Weber Axel  G.: Der Childebertring und andere frühmittelalterliche Siegelringe, Hambourg 2014, VII, 267 pages, 67 illustrations et plusieurs tableaux. ISBN 978-3-8300-7702-2

Une bague sigillaire en or provenant d'une collection privée allemande fut découverte il y a quelques années. À l'emplacement du sceau y figure le buste d'un homme nu-tête à la chevelure soigneusement arrangée, vu de profil, tenant une lance à sa droite et un bouclier à sa  gauche.  L'homme  est  auréolé  de  l'inscription  +HILDEB/ERTIREGIS. Malgré l'orthographe  inhabituelle  ("Hildebert"  au  lieu  de  "Childebert"),  on  ne  peut douter qu'il s'agisse de la représentation picturale et orthographique de l'un des quatre rois mérovingiens portant le même nom. L'imposante bague en or a un poids de 40,56 g. Elle se retrouva mystérieusement, au début du siècle dernier, dans une collection particulière d'où le propriétaire actuel l'acheta il y a quelques dizaines d'années. Le propriétaire précédent indiqua à l'époque que la bague provenait "de la région de Metz".

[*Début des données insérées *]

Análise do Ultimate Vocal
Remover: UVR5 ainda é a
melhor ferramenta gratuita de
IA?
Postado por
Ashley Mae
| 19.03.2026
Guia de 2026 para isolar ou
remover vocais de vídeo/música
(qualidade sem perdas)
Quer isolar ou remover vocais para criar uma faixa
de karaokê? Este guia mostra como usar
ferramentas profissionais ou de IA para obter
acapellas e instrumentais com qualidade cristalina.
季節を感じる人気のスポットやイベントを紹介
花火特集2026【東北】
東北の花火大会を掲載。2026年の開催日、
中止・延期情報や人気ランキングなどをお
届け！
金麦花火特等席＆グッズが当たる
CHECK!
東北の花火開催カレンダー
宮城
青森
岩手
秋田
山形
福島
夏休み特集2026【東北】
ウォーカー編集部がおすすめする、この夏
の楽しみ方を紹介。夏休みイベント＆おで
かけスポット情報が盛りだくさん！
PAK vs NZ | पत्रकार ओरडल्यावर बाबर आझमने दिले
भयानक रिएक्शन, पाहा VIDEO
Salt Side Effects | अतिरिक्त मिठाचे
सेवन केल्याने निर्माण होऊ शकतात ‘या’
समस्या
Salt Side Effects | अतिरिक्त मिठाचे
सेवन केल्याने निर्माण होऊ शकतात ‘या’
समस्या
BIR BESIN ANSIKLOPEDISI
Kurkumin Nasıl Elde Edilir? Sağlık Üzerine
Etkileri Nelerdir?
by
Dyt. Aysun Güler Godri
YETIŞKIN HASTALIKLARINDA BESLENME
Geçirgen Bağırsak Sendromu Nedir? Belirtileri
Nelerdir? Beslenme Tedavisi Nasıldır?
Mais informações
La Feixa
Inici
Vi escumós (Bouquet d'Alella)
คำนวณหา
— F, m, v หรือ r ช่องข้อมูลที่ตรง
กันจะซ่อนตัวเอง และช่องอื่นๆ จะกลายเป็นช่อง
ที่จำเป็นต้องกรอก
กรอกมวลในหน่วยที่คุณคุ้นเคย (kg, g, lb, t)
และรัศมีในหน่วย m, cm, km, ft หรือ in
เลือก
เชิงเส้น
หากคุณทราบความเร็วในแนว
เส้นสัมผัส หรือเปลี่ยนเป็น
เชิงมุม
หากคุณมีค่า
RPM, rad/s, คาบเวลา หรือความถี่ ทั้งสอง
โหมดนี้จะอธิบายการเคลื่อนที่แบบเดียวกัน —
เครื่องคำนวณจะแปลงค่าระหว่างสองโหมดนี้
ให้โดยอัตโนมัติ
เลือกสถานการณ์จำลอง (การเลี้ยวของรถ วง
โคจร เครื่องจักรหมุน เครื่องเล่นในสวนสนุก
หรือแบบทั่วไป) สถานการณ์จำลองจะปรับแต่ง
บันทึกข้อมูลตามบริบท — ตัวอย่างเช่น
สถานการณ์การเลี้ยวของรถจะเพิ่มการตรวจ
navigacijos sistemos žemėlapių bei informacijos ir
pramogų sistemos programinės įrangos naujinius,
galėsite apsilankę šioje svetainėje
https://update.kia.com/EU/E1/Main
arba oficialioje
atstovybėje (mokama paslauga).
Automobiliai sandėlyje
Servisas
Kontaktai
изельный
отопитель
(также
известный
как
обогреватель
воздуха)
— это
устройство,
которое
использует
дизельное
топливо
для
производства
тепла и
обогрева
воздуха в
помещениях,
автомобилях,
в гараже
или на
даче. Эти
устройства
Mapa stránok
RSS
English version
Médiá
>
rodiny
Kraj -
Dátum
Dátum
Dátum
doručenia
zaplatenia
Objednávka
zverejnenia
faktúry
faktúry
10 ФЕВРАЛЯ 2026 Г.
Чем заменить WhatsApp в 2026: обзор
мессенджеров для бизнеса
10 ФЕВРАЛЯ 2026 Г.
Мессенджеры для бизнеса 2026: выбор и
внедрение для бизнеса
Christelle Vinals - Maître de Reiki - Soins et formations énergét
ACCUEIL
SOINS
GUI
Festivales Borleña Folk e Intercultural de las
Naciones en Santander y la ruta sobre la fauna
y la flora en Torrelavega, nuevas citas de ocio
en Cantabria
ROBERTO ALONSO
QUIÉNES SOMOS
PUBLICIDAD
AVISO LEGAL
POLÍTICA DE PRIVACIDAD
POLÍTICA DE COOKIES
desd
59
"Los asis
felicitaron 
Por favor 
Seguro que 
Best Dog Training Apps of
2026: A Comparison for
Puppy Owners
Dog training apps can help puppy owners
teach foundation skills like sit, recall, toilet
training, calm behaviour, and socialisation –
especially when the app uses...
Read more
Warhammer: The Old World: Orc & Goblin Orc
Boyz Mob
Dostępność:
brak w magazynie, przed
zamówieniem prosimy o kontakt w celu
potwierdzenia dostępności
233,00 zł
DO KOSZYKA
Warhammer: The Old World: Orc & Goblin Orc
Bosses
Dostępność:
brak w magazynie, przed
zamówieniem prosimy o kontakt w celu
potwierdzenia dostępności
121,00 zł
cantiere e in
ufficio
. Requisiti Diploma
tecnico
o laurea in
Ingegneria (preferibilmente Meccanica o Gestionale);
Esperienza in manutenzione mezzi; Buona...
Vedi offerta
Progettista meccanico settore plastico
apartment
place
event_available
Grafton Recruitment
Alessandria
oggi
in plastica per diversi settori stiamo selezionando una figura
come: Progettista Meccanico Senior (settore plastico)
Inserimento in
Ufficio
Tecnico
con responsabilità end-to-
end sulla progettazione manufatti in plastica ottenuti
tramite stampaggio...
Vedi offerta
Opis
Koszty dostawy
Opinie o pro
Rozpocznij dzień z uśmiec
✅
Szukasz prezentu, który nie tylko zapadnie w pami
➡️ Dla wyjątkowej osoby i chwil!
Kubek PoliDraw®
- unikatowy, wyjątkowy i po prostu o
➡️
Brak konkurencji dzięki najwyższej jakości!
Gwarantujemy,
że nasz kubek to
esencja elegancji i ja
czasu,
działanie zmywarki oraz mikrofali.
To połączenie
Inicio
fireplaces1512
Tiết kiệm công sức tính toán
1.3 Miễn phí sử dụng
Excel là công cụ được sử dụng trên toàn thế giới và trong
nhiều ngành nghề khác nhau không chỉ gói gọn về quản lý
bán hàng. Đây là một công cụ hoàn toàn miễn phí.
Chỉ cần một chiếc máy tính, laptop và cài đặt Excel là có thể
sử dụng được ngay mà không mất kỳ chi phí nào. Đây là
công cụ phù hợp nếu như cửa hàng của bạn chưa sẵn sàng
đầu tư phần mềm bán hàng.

Jusqu'à présent, il n'existe qu'une seule bague sigillaire connue attribuable, preuves à l'appui, à un roi mérovingien. Il s'agit de celle de Childéric Ier, roi des Francs saliens, enterréà Tournai en 482, et dont la sépulture fut redécouverte en 1653 au cours de la construction d'un hospice pour les indigents.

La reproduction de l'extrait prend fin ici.